On August 30, 2017, the U.S. Food and Drug Administration approved an immune-system based therapy, called CTL019, for children and young adults who have relapsed two or more times in treatments for B-cell acute lymphoblastic leukemia (ALL). This new treatment arose from the work by Carl June (C.J.) — Richard W. Vague Professor in Immunotherapy at the Perelman School of Medicine, University of Pennsylvania. He developed methods to engineer a patient’s T cells into so-called chimeric antigen receptor T (CAR-T) cells, which recognize and kill a person’s unique cancer. This is called immunotherapy — training a person’s body to kill disease. One treatment can establish a lifelong cure, June tells Scientific American Custom Media (SACM).
SACM: What are the key features of immunotherapy?
C.J.: The immune system has been amenable to changes with vaccines that have cured many infections that used to kill people. The second thing is the importance to the immune system of the T-cells, which are critical in fighting off viruses. A single treatment of cellular immunotherapy gives a person cancer-fighting CAR-T cells that can last a lifetime. That is very different than most of the other cancer therapies, which are often given over and over.
SACM: Can immunotherapy only fight ALL?
C.J.: I think immunotherapy is eventually going to treat all cancers as we learn more. Rather than directly targeting the cancer, immunotherapy targets the immune system, and then the immune system deals with the cancer. So, in a way it’s more like a device-independent thing, like a software system. In the past, all cancer therapies were specific for each kind of cancer. But, using the immune system, we can redirect the target of the T cells, and then the CAR-T cell approaches can be very similar for different kinds of cancer.
SACM: With the immune system doing the heavy lifting, does that reduce side effects for patients?
C.J.: With chemotherapy, the primary effects have been off-target—loss of appetite, nausea, vomiting, all those things. Those don’t help you get better. Now, immunotherapy does have side effects, but in general, they’re on-target: It’s an over-active immune system, which can lead to different kinds of auto-immunity, and that can affect the joints or colon or other areas. But it also means the treatment is working. What we have found is that patients are more willing to have those kinds of side effects because they accept that it’s a sign the therapy is helping them get better.
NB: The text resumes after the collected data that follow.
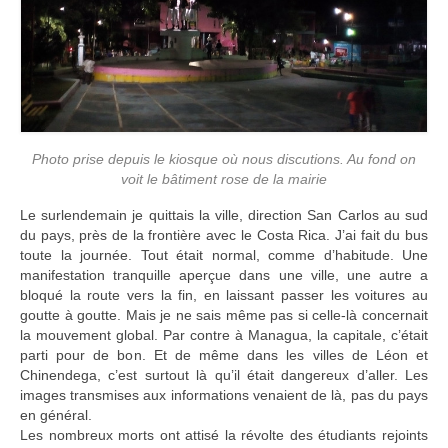
Photo prise depuis le kiosque où nous discutions. Au fond on
voit le bâtiment rose de la mairie
Le surlendemain je quittais la ville, direction San Carlos au sud
du pays, près de la frontière avec le Costa Rica. J’ai fait du bus
toute la journée. Tout était normal, comme d’habitude. Une
manifestation tranquille aperçue dans une ville, une autre a
bloqué la route vers la fin, en laissant passer les voitures au
goutte à goutte. Mais je ne sais même pas si celle-là concernait
la mouvement global. Par contre à Managua, la capitale, c’était
parti pour de bon. Et de même dans les villes de Léon et
Chinendega, c’est surtout là qu’il était dangereux d’aller. Les
images transmises aux informations venaient de là, pas du pays
en général.
Les nombreux morts ont attisé la révolte des étudiants rejoints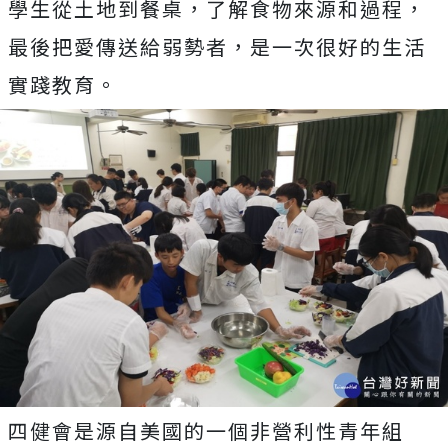
學生從土地到餐桌，了解食物來源和過程，
最後把愛傳送給弱勢者，是一次很好的生活
實踐教育。
四健會是源自美國的一個非營利性青年組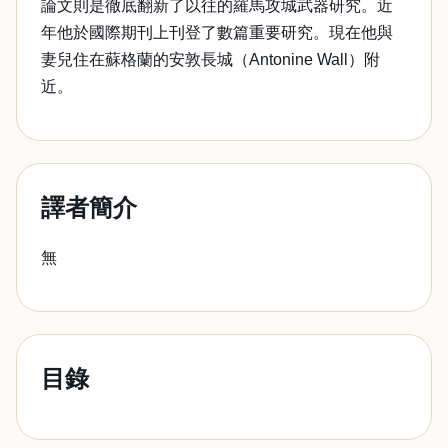
論文則是徹底翻新了以往的羅馬攻城武器研究。近
年他於國際期刊上刊登了數篇重要研究。現在他與
妻兒住在蘇格蘭的安敦長城（Antonine Wall）附
近。
譯者簡介
無
目錄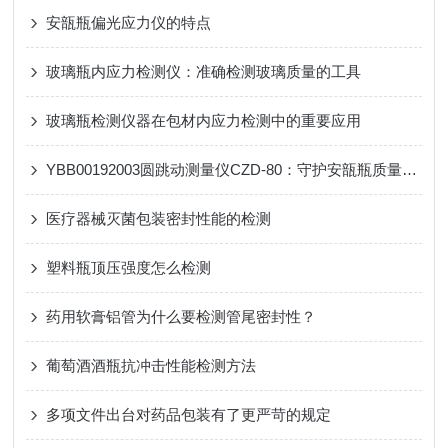
安瓿瓶偏光应力仪的特点
玻璃瓶内应力检测仪：准确检测玻璃质量的工具
玻璃瓶检测仪器在包材内应力检测中的重要应用
YBB00192003圆跳动测量仪CZD-80：守护安瓿瓶质量，筑牢药品安全防线
医疗器械灭菌包装密封性能的检测
塑料瓶顶压强度怎么检测
药用软膏铝管为什么要检测管尾密封性？
葡萄酒酒瓶抗冲击性能检测方法
多项文件出台对药品包装有了更严苛的规定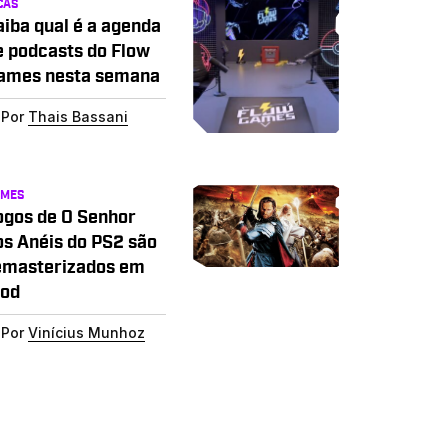
CAS
aiba qual é a agenda
e podcasts do Flow
ames nesta semana
Por
Thais Bassani
AMES
ogos de O Senhor
os Anéis do PS2 são
emasterizados em
od
Por
Vinícius Munhoz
SACM: You’ve had great success in treating pediatric leukemia with immunotherapy. What is your latest advance with that?
C.J.: When we used CAR-T therapy with children and young adults with ALL, more than 90% of them went into remission. Whenever you start something at a single center like we did in Philadelphia, you don’t know initially if you just got lucky and happened to pick people who are going to do well. But a global clinical trial carried out by Novartis — using our immunotherapy method for pediatric leukemia — got the same results in an international trial, remission in approximately 90% of the children treated. So, now we know that our initial results weren’t a fluke, and that’s very gratifying. We also now know, because the first patients we treated are still in remission, that it’s durable for at least five years. So, we now believe that some patients are cured.
SACM: Although you’ve focused on pediatric leukemia, what other cancers could be treated with immunotherapy?
C.J.: Today, the number one cause of cancer death in kids is brain cancer. So, the next big medical need is learning how to treat brain cancer, and other solid tumors. That’s what we’re working on now.
SACM: With patients cancer-free for five years, are you starting to feel confident that it’s a permanent repair?
C.J.: Leukemia starts in the bone marrow, and with next generation sequencing we can find a single leukemic cell in a million cells. Most of our patients start with 90% of their bone marrow being cancer cells, and after treatment they have less than one cancerous cell in a million bone-marrow cells. It’s a huge reduction. We don’t know that there’s not some sanctuary where there’s some cancer cell hiding out in a patient, but they are clinically well. Only time will tell, if it is completely eradicated or not.
SACM: And there’s no tune-up or anything after the first treatment?
C.J.: Nothing. That’s what’s so nice about it. It’s just a complete change in medical-care delivery.